:: PROBLEM TO SOLVE ::
Copy the lines below, starting with the line containing "region: Aizpute" and going through the line containing "longitude: 17.4686", both included.

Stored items

** BEGIN **

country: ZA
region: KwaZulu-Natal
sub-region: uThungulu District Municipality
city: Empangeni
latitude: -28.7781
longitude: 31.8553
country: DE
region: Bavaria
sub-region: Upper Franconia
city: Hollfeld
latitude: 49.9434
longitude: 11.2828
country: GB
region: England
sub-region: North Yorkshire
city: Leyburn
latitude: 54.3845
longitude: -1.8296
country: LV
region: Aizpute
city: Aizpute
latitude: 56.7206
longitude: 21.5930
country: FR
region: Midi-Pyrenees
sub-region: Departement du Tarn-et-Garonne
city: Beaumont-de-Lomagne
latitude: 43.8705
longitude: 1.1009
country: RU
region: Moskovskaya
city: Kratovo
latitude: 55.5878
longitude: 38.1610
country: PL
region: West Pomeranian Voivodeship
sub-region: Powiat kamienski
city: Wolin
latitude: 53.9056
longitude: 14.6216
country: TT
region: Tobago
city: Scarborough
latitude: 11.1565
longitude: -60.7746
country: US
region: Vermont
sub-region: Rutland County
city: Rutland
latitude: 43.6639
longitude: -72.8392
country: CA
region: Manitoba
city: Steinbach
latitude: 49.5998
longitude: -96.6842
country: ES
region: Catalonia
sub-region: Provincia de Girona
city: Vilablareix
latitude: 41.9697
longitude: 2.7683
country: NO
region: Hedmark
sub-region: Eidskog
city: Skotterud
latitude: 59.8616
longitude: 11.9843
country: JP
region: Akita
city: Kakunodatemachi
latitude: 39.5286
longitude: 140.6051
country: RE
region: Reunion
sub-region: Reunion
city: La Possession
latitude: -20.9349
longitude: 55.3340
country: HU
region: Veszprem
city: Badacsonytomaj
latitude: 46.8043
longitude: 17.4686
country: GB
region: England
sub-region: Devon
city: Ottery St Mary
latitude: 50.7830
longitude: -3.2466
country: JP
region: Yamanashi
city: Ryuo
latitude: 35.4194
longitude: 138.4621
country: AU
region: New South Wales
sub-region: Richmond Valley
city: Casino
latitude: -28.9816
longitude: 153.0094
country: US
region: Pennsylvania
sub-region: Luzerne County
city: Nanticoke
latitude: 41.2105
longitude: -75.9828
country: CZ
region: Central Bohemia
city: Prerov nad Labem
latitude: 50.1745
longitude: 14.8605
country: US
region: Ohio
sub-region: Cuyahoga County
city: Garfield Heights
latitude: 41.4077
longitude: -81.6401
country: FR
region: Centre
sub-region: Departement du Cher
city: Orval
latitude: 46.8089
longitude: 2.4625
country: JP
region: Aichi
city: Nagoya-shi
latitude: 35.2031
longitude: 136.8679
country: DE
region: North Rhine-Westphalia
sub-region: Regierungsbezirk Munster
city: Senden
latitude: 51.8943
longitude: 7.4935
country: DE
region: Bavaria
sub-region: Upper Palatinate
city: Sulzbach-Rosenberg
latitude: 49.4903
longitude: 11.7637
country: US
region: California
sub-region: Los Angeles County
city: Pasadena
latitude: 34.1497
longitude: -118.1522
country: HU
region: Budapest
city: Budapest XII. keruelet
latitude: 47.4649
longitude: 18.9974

** END **

:: SOLUTION FOR THIS TASK ::
region: Aizpute
city: Aizpute
latitude: 56.7206
longitude: 21.5930
country: FR
region: Midi-Pyrenees
sub-region: Departement du Tarn-et-Garonne
city: Beaumont-de-Lomagne
latitude: 43.8705
longitude: 1.1009
country: RU
region: Moskovskaya
city: Kratovo
latitude: 55.5878
longitude: 38.1610
country: PL
region: West Pomeranian Voivodeship
sub-region: Powiat kamienski
city: Wolin
latitude: 53.9056
longitude: 14.6216
country: TT
region: Tobago
city: Scarborough
latitude: 11.1565
longitude: -60.7746
country: US
region: Vermont
sub-region: Rutland County
city: Rutland
latitude: 43.6639
longitude: -72.8392
country: CA
region: Manitoba
city: Steinbach
latitude: 49.5998
longitude: -96.6842
country: ES
region: Catalonia
sub-region: Provincia de Girona
city: Vilablareix
latitude: 41.9697
longitude: 2.7683
country: NO
region: Hedmark
sub-region: Eidskog
city: Skotterud
latitude: 59.8616
longitude: 11.9843
country: JP
region: Akita
city: Kakunodatemachi
latitude: 39.5286
longitude: 140.6051
country: RE
region: Reunion
sub-region: Reunion
city: La Possession
latitude: -20.9349
longitude: 55.3340
country: HU
region: Veszprem
city: Badacsonytomaj
latitude: 46.8043
longitude: 17.4686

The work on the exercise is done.